Our transference result concerns convolution operators on $ L^1_S(G)$ where $ S$ satisfies a special property, described as follows.

Definition 1.4   A subset $ S\subset \Gamma$ is a $ {\cal T}$-set if, given any compact $ K\subset S$, each neighborhood of $ 0\in\Gamma$ contains a nonempty open set $ W$ such that $ W+K\subset S$.

Example 1.5   (a) If $ \Gamma$ is a locally compact abelian group, then any open subset of $ \Gamma$ is a $ {\cal T}$-set. In particular, if $ \Gamma$ is discrete then every subset of $ \Gamma$ is a $ {\cal T}$-set.
(b) The set $ \left[ a,\infty\right. )$ is a $ {\cal T}$-subset of $ \mathbb{R}$, for all $ a\in\mathbb{R}$.
(c) Let $ a\in\mathbb{R}$ and $ \psi:\ \Gamma \rightarrow \mathbb{R}$ be a continuous homomorphism. Then $ S=\psi^{-1}([a,\infty))$ is a $ {\cal T}$-set.
(d) Let $ \Gamma=\mathbb{R}^2$ and $ S=\{(x,y):\ y^2\leq x\}$. Then $ S$ is a $ {\cal T}$-subset of $ \mathbb{R}^2$ such that there is no nonempty open set $ W\subset \mathbb{R}^2$ such that $ W+S\subset S$.

The main result of this paper is the following transference theorem.

Theorem 1.6   Let $ T$ be a sup path attaining representation of a locally compact abelian group $ G$ by isomorphisms of $ M(\Sigma)$ and let $ S$ be a $ {\cal T}$-subset of $ \Gamma$. Suppose that $ \nu$ is a measure in $ M(G)$ such that

$\displaystyle \Vert\nu*f\Vert _1\leq \Vert f\Vert _1$ (9)

for all $ f$ in $ L_S^1(G)$. Then for every weakly measurable $ \mu\in M(\Sigma)$ with $ {\rm spec}_T ( \mu )\subset S$ we have

$\displaystyle \Vert\nu*_T\mu\Vert\leq c^3 C \Vert\mu\Vert,$ (10)

where $ c$ is as in (1) and $ C$ is as in (7).

» **Stored data**:
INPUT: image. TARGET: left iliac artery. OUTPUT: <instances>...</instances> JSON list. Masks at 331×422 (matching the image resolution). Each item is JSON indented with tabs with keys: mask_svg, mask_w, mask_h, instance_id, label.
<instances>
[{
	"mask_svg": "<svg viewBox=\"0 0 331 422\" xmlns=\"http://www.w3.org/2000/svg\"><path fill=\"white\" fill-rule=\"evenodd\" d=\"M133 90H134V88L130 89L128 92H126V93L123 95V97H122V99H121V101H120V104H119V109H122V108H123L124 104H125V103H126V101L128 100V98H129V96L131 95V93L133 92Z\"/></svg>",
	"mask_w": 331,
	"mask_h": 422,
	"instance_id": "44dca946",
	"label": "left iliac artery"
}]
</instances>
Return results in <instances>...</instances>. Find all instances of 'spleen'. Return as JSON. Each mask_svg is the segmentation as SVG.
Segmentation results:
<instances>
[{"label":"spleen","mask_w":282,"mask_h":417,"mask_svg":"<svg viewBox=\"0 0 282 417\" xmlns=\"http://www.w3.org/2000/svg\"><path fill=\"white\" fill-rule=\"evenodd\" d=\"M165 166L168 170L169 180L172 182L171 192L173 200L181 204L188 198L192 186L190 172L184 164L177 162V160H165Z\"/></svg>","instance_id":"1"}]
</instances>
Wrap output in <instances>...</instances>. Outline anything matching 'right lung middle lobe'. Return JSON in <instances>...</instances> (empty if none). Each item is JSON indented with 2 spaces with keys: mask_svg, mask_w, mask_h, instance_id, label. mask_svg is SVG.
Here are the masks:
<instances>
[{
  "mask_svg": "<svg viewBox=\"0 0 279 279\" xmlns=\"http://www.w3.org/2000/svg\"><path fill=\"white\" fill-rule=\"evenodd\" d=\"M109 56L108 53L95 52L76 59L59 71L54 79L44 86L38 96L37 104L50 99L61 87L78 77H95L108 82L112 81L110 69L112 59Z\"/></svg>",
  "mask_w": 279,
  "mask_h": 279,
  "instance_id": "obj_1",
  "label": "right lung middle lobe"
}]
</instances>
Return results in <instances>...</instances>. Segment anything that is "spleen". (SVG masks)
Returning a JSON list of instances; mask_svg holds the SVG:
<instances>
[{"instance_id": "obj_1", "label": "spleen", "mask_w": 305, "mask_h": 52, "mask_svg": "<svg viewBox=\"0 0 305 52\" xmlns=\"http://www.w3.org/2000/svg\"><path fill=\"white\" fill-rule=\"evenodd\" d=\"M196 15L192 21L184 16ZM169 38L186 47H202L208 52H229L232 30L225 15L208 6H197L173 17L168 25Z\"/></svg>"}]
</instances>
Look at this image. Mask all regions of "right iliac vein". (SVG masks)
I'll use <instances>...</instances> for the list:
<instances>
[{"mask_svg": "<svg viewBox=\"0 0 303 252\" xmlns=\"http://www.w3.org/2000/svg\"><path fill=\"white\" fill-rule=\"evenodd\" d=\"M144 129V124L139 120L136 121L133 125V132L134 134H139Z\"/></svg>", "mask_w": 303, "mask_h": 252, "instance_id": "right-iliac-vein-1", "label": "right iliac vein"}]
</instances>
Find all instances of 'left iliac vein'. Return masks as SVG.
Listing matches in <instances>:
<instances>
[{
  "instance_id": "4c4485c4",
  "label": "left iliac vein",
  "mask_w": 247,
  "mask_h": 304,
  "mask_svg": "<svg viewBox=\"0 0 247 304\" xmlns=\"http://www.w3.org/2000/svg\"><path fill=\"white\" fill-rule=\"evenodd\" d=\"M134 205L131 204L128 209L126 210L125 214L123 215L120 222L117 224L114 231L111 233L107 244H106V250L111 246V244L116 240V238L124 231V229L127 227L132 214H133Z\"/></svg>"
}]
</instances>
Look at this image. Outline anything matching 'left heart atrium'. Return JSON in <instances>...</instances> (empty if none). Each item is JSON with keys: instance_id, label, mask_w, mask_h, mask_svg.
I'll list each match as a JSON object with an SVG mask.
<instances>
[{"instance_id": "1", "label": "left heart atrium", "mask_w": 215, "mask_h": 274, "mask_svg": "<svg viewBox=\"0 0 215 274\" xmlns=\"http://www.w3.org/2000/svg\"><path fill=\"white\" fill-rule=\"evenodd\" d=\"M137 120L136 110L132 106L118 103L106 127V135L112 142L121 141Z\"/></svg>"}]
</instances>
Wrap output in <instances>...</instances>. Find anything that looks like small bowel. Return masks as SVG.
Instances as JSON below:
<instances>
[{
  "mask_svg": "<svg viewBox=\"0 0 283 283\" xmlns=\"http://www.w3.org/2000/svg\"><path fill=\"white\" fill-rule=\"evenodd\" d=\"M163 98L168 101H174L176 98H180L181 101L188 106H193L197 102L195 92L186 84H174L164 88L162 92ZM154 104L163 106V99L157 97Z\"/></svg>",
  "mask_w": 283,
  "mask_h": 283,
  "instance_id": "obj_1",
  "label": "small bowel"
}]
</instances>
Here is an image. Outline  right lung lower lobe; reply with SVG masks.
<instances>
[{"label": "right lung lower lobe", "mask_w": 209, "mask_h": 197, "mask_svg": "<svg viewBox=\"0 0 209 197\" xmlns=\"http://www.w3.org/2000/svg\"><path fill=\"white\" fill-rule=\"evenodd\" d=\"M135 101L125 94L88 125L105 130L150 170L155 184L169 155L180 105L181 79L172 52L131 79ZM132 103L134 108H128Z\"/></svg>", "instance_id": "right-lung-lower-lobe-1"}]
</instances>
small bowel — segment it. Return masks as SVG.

...

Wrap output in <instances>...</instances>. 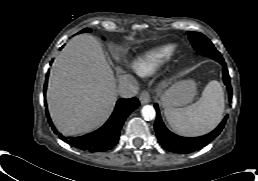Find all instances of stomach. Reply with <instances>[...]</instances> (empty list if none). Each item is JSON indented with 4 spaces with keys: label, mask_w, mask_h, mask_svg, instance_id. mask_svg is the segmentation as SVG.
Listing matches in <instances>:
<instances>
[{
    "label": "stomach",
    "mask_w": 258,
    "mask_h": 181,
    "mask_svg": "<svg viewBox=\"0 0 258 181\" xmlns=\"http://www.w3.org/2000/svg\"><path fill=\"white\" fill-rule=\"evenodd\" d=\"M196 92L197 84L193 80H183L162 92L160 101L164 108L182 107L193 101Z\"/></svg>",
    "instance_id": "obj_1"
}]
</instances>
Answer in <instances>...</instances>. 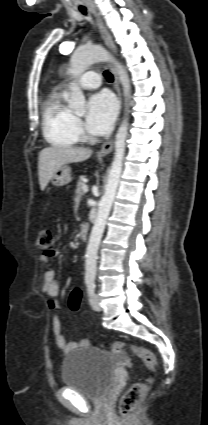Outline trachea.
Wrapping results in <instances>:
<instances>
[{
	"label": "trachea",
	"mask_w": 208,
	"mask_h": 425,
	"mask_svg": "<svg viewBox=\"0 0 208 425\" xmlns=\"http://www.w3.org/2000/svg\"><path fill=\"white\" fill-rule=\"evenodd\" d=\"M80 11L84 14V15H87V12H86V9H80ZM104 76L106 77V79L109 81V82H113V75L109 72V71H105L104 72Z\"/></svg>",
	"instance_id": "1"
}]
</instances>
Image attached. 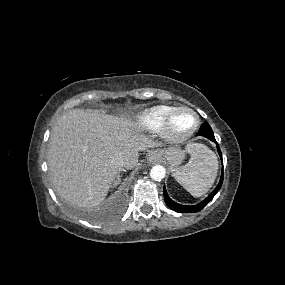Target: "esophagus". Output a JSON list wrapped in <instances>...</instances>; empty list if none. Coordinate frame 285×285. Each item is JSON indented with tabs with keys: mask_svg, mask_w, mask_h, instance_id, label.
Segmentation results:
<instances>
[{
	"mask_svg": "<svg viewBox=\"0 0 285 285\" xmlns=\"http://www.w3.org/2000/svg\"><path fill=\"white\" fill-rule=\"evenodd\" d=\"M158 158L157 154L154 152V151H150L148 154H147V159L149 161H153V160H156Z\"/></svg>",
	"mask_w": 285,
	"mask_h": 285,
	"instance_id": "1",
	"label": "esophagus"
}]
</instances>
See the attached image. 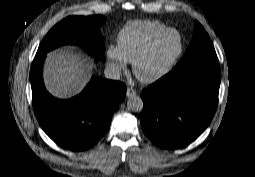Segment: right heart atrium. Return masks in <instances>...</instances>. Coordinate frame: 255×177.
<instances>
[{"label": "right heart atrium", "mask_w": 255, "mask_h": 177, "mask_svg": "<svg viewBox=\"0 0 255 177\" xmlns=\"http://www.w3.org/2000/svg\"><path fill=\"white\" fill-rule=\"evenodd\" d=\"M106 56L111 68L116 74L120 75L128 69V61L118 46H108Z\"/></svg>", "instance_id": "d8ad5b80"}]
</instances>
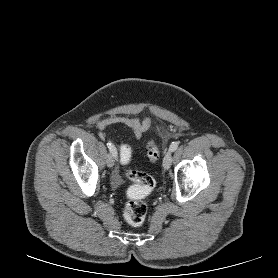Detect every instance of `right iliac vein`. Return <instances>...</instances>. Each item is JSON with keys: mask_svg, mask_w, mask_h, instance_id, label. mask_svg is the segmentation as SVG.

» **What to work on**:
a - Edit the passage on T-sets by rewriting the stretch from "(b) The set" through "following transference theorem." with "main result" changed to "central result".
b - In the passage on T-sets, which subsets of Γ are T-sets when Γ is discrete?

» **Solutions to the tasks**:
a -
(b) The set $ \left[ a,\infty\right. )$ is a $ {\cal T}$-subset of $ \mathbb{R}$, for all $ a\in\mathbb{R}$.
(c) Let $ a\in\mathbb{R}$ and $ \psi:\ \Gamma \rightarrow \mathbb{R}$ be a continuous homomorphism. Then $ S=\psi^{-1}([a,\infty))$ is a $ {\cal T}$-set.
(d) Let $ \Gamma=\mathbb{R}^2$ and $ S=\{(x,y):\ y^2\leq x\}$. Then $ S$ is a $ {\cal T}$-subset of $ \mathbb{R}^2$ such that there is no nonempty open set $ W\subset \mathbb{R}^2$ such that $ W+S\subset S$.

The central result of this paper is the following transference theorem.

b - Every subset of Γ is a T-set.